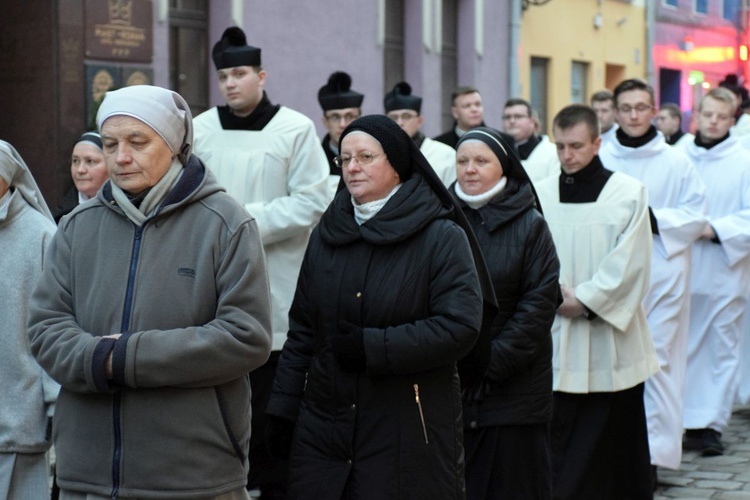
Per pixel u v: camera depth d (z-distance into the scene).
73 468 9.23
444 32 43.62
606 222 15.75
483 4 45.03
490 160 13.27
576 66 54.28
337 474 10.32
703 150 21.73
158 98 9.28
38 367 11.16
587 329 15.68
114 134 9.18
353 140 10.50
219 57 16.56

==*==

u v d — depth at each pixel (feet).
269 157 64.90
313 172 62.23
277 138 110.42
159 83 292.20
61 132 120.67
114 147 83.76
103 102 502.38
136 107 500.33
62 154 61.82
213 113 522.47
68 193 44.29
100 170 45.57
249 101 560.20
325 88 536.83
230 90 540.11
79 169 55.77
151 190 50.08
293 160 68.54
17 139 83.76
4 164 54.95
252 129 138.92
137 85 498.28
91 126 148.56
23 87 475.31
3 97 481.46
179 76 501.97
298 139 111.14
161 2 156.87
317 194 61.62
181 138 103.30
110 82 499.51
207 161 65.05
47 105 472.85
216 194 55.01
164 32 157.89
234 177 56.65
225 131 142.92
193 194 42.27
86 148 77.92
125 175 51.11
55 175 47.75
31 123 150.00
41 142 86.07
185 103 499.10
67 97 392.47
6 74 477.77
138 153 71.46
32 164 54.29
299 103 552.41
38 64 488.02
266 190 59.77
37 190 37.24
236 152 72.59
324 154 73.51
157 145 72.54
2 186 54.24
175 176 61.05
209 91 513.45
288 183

==*==

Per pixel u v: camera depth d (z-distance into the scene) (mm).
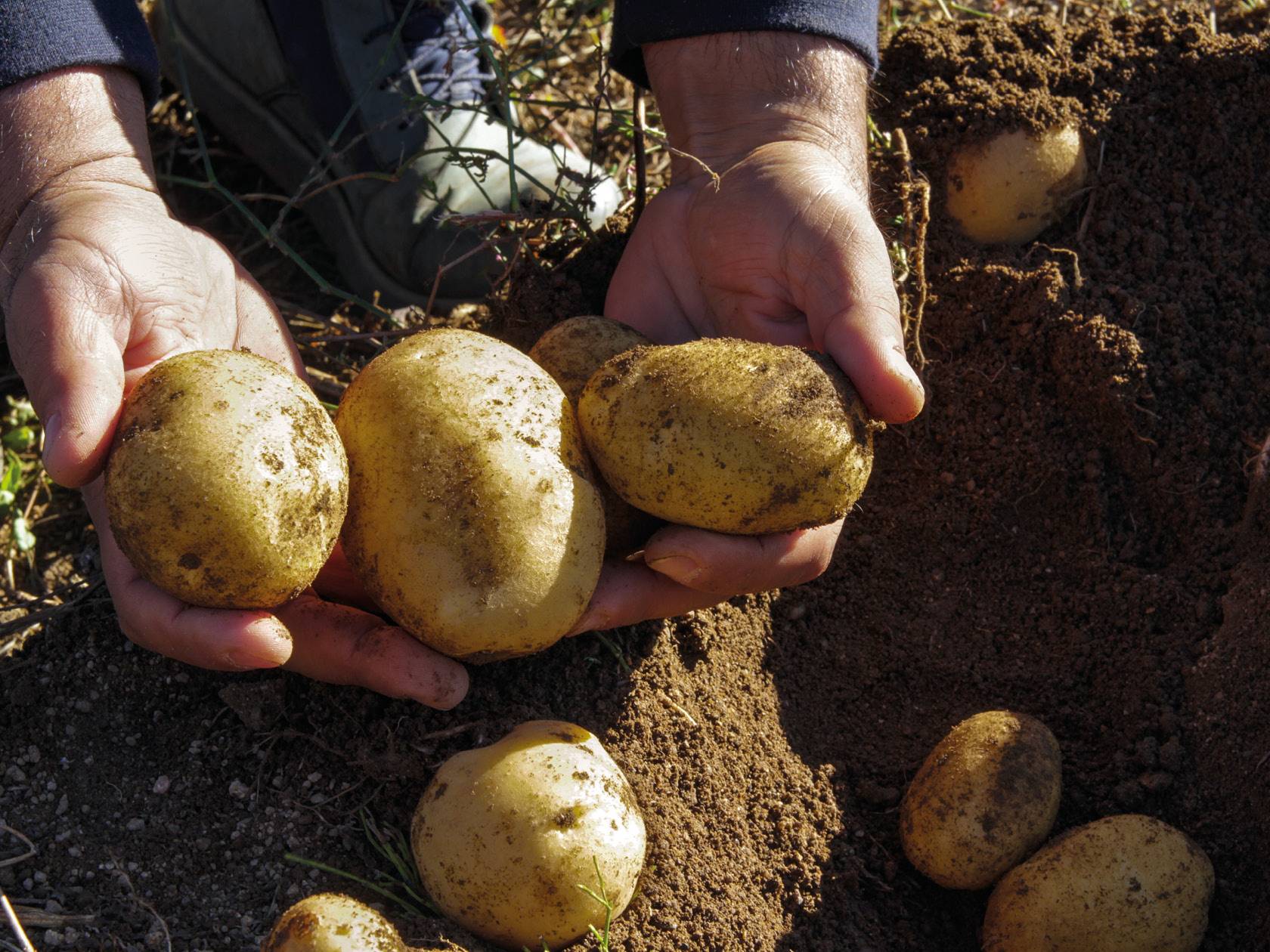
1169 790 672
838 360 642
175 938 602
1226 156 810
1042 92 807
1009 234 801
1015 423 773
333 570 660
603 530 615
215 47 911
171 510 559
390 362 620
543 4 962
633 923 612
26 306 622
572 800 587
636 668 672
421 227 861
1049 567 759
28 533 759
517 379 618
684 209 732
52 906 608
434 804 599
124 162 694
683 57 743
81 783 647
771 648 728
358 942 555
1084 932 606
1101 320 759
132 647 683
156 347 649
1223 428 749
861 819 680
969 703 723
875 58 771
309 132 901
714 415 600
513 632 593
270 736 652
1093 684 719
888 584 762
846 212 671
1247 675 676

==*==

**What you need to do:** Looking at the data above, write out exactly the lines that start at the one containing "714 415 600" and end at the one containing "1247 675 676"; include both and nothing beyond.

**Answer space:**
714 415 600
513 632 593
270 736 652
1093 684 719
888 584 762
846 212 671
1247 675 676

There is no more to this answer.